(DATA SHOWN Opens)

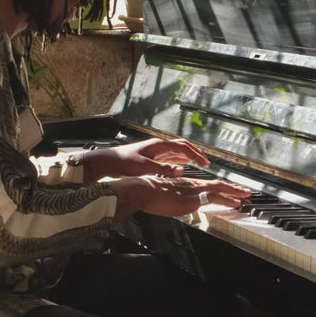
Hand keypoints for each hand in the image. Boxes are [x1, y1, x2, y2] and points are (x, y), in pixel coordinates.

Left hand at [82, 137, 208, 181]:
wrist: (109, 162)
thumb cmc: (124, 163)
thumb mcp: (145, 167)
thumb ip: (163, 169)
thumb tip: (182, 170)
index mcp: (159, 145)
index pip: (183, 147)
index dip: (196, 154)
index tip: (206, 163)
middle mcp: (159, 146)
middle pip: (182, 147)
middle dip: (195, 153)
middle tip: (206, 162)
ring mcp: (155, 152)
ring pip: (176, 152)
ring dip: (188, 156)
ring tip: (199, 163)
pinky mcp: (151, 158)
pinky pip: (169, 157)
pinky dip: (179, 160)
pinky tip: (182, 166)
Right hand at [111, 175, 248, 221]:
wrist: (145, 190)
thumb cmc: (150, 192)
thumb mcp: (165, 192)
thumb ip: (173, 195)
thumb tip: (175, 200)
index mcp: (186, 183)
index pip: (208, 185)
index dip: (220, 188)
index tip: (229, 190)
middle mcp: (194, 184)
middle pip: (218, 185)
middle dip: (233, 189)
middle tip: (246, 192)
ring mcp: (195, 191)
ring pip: (220, 190)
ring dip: (235, 194)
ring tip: (246, 197)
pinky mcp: (194, 198)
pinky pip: (216, 198)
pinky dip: (228, 200)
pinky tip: (236, 203)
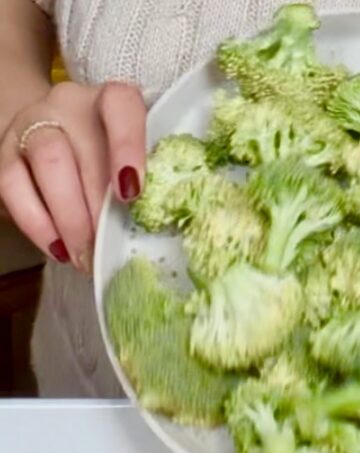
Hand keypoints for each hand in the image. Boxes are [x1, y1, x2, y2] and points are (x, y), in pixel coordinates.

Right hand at [0, 81, 146, 272]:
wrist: (65, 138)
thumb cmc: (117, 159)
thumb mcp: (140, 158)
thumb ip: (151, 180)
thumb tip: (155, 233)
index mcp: (113, 100)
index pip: (120, 106)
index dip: (127, 147)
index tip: (132, 193)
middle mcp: (70, 104)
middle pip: (82, 150)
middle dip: (98, 210)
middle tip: (110, 251)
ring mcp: (34, 123)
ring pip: (48, 163)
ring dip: (69, 218)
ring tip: (85, 255)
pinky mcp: (7, 151)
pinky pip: (12, 185)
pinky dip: (37, 223)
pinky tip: (59, 250)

(DATA SHOWN Closes)

WORK ORDER: Copy out all the entries exactly. Images stay out of the copy.

TASK RESPONSE:
Hand keypoints for each hand in the image. Boxes are [x1, y1, x2, y2] and points are (x, y), in pixel coordinates.

Left hand at [82, 137, 208, 181]:
wrist: (109, 162)
thumb cmc: (124, 163)
thumb mcp: (145, 167)
thumb ip: (163, 169)
thumb tip: (182, 170)
index mcp: (159, 145)
index pip: (183, 147)
index dip: (196, 154)
index tip: (206, 163)
middle mcp: (159, 146)
middle pip: (182, 147)
middle dip: (195, 153)
middle tip: (206, 162)
ring mcp: (155, 152)
ring pip: (176, 152)
ring dip: (188, 156)
ring tip: (199, 163)
pinky mcp: (151, 158)
pinky pip: (169, 157)
pinky dip: (179, 160)
pinky tip: (182, 166)
Right hand at [111, 175, 248, 221]:
wrist: (145, 190)
thumb cmc: (150, 192)
thumb mcp: (165, 192)
thumb ip: (173, 195)
thumb tip: (175, 200)
index mcp: (186, 183)
index pip: (208, 185)
index dip: (220, 188)
index tip: (229, 190)
middle mcp: (194, 184)
middle pip: (218, 185)
middle dip: (233, 189)
middle tip: (246, 192)
ring mcp: (195, 191)
ring pip: (220, 190)
ring dip: (235, 194)
ring tip: (246, 197)
pinky mcp: (194, 198)
pinky pip: (216, 198)
pinky dip: (228, 200)
pinky tip: (236, 203)
Hand keypoints for each hand in the image. Boxes are [x1, y1, x2, y2] and points are (x, y), in pixel coordinates.

Right hand at [0, 81, 146, 272]:
wrist: (65, 138)
thumb cmc: (117, 159)
thumb mcp: (140, 158)
thumb ip: (151, 180)
thumb tip: (155, 233)
index mcp: (113, 100)
index pip: (120, 106)
index dip: (127, 147)
index tip: (132, 193)
middle mcp: (70, 104)
middle pip: (82, 150)
middle dip: (98, 210)
middle tip: (110, 251)
ring mcp: (34, 123)
ring pip: (48, 163)
ring dip: (69, 218)
ring tip: (85, 255)
pinky mcp: (7, 151)
pinky pip: (12, 185)
pinky dip: (37, 223)
pinky tip: (59, 250)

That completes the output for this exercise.